We made love with the sea audible through the windows, our bodies finding rhythms that the coast had prepared us for. Tom touched me with writer's attention—noticing details, remembering what worked, building toward something that felt like narrative.
"You're beautiful," he said.
"I'm weathered."
"Like the cliffs. Beautiful because of what time has done, not despite it." He kissed down my body. "Let me describe you properly."
He described me thoroughly—with hands and mouth and words murmured against my skin. When I finally came, gasping into the sound of waves, he was still whispering things I'd never heard anyone say about my body.
"Stay," I said.
"I wasn't planning to leave."
He stayed for the project—six months of coastal exploration, dawn shoots and sunset observations, the particular intimacy of people who work together and live together. The book we created was unlike anything either of us had done alone: my images, his words, something third that emerged from their combination.
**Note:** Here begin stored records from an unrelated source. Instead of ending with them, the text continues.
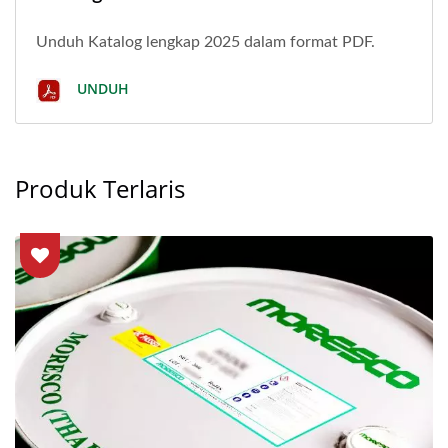
Unduh Katalog lengkap 2025 dalam format PDF.
UNDUH
Produk Terlaris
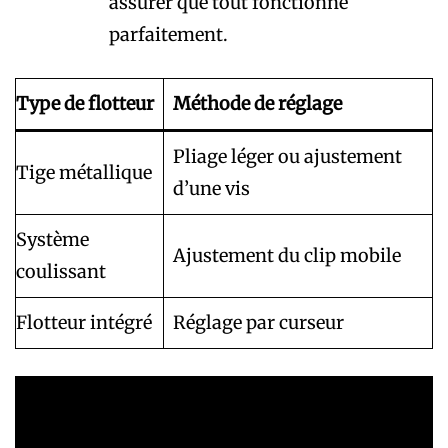
assurer que tout fonctionne
parfaitement.
Type de flotteur
Méthode de réglage
Pliage léger ou ajustement
Tige métallique
d’une vis
Système
Ajustement du clip mobile
coulissant
Flotteur intégré
Réglage par curseur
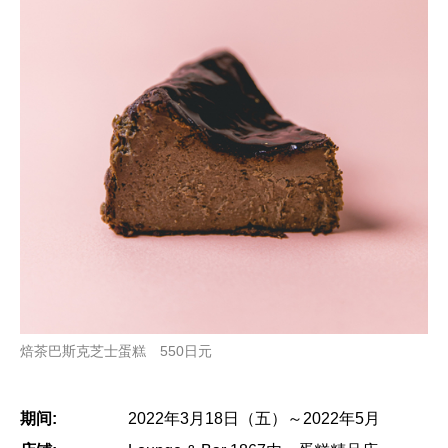
焙茶巴斯克芝士蛋糕 550日元
期间:
2022年3月18日（五）～2022年5月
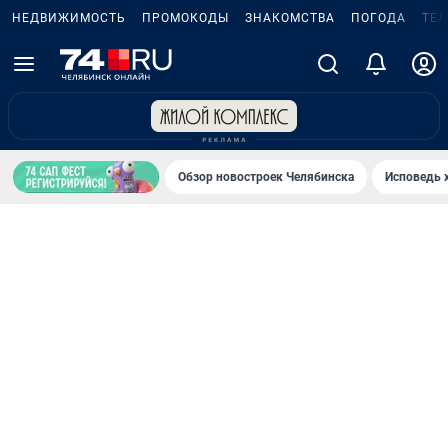
НЕДВИЖИМОСТЬ
ПРОМОКОДЫ
ЗНАКОМСТВА
ПОГОДА
ТЕ
Обзор новостроек Челябинска
Исповедь 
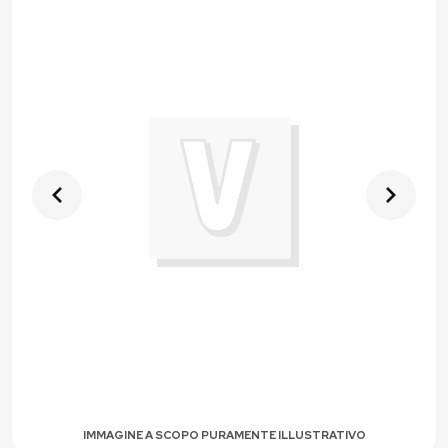
IMMAGINE A SCOPO PURAMENTE ILLUSTRATIVO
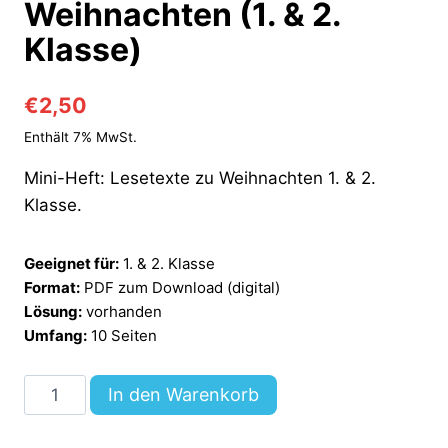
Weihnachten (1. & 2.
Klasse)
€
2,50
Enthält 7% MwSt.
Mini-Heft: Lesetexte zu Weihnachten 1. & 2.
Klasse.
Geeignet für:
1. & 2. Klasse
Format:
PDF zum Download (digital)
Lösung:
vorhanden
Umfang:
10 Seiten
Mini-
In den Warenkorb
Heft:
Lesetexte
"Collaboration suits us," he observed one night.
"In work or in life?"
"Both. They're not separate anyway." He pulled me closer. "Everything I write now is shaped by watching you. Everything you photograph is influenced by my questions. We're not individual artists anymore—we're something else."
"What are we?"
"Partners. In every sense."
The book won awards. We still live in the cottage, still walk the coast together, still find things worth capturing even after all these years. The Pembrokeshire edge is where Wales meets the world, and it's where we meet each other—daily, constantly, with the attention that love requires.
Some collaborations end with the project. Ours became the project—an ongoing documentation of what happens when two people who see things differently choose to see them together. The coast doesn't change, but our view of it keeps deepening.
That's the real nature writing. Not just the birds and the cliffs and the impossible beauty. The collaboration itself—the choice to look together, to capture together, to find in shared attention something neither could discover alone.